READING PASSAGE —
____________
Mark Farnum

Brown Bears
- Position: Tackle

Personal information
- Born:: c. 1896
- Died:: August 22, 1957

Career history
- College: Brown (1915–1916)

Career highlights and awards
- Second-team All-American (1916);

= Mark Farnum =

American football player

Mark Farnum (ca. 1896 - August 22, 1957) was an All-American football player. He played tackle for Brown University in 1915 and 1916.

Farnum was a native of Georgiaville, Rhode Island, the son of a Rhode Island pioneer family. He began his athletic career at the Dean Academy in Franklin, Massachusetts. He later enrolled at Brown where he played tackle for the Brown football team in 1915 and 1916. While at Brown, Farnum was teammates with Fritz Pollard, the only African American player on an Ivy League team during the 1915 football season. With Farnum blocking for Pollard, Brown won its first six games in 1915, allowing only three points to be scored by opponents. The team advanced to the 1916 Rose Bowl game, losing to Washington state. At the end of the 1915 season, Farnum and Pollard were both selected as All-Americans. Farnum was also voted by his teammates as the captain of the Brown football team in both 1916 and 1917. The Evening Times of Pawtucket described Farnum's contributions in 1915 as follows: "Farnum played in all the games on the Brown schedule last season and his work both on the offensive and the defensive stood out prominently. Physically he is the biggest man among the players, standing 6 feet, 2 inches and weighing 220 pounds. Despite his size he is extremely active and fast."
____________
WHAT YOU WILL DO —
a. Please extract the passage about Mark Farnum from "Career history" up to and including "University in 1915 and 1916.".
b. Continue the passage about Mark Farnum from its final sentence onward.
None of the items are needed for this work.

Stored data entries:
____________
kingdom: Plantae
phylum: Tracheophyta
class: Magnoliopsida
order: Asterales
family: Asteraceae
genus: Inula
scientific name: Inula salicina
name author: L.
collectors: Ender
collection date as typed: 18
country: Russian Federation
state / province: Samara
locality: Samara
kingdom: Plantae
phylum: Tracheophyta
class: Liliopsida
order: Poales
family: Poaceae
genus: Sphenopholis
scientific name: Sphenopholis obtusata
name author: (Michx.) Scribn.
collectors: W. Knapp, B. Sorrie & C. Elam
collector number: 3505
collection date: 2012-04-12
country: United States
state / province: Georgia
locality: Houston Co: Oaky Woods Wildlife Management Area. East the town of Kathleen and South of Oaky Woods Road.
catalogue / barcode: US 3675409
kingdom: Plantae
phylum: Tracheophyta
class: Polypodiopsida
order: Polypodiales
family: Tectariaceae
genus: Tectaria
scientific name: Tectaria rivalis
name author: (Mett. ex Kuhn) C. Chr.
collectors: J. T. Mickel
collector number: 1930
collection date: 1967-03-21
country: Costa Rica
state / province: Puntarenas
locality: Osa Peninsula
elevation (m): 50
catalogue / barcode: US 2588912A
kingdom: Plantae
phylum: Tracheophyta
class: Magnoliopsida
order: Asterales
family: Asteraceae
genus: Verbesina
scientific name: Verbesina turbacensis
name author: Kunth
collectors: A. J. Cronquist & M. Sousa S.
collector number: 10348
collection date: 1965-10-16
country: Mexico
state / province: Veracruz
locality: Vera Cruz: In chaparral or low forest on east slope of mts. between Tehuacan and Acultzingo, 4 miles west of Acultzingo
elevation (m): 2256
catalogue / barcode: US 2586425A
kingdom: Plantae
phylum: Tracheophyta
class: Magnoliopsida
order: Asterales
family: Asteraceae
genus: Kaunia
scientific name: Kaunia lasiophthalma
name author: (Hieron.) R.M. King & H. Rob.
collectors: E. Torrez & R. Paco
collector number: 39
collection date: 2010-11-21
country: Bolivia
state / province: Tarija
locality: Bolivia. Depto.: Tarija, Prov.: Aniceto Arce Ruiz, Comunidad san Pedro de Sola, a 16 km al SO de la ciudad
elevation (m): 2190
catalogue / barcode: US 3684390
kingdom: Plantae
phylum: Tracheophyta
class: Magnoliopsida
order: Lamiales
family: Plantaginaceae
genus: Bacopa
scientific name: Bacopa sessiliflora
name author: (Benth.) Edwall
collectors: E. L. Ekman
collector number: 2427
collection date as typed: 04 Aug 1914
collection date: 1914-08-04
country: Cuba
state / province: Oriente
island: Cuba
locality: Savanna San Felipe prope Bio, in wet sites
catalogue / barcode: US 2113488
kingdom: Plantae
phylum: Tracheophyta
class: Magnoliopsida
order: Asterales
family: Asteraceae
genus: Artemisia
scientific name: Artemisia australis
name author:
____________
RESULTS IN ORDER —
a.
Career history
- College: Brown (1915–1916)

Career highlights and awards
- Second-team All-American (1916);

= Mark Farnum =

American football player

Mark Farnum (ca. 1896 - August 22, 1957) was an All-American football player. He played tackle for Brown University in 1915 and 1916.

b.
Despite being elected captain of the 1917 football team, Farnum did not play in any games during the 1917, having enlisted in the U.S. Army following the entry of the United States into World War I. Farnum was commissioned as a lieutenant and served in France.

After being discharged from the Army, Farnum opened a cotton brokerage office in Providence. In 1928, Farnum played professional football for the Providence Steam Roller. He rejoined his Brown teammate Fritz Pollard on a Steam Roller team that won the 1928 NFL championship and bears the distinction of being the last team not still in the NFL to have done so. Farnum was later employed as a research technician in the Pratt & Whitney Aircraft Co. experimental laboratory.

In 1956, Farnum was a guest of honor at the Rose Bowl game upon the 40th anniversary of Brown's appearance in the game. Farnum died at age 61 in a hospital in East Hartford, Connecticut after a short illness in 1957.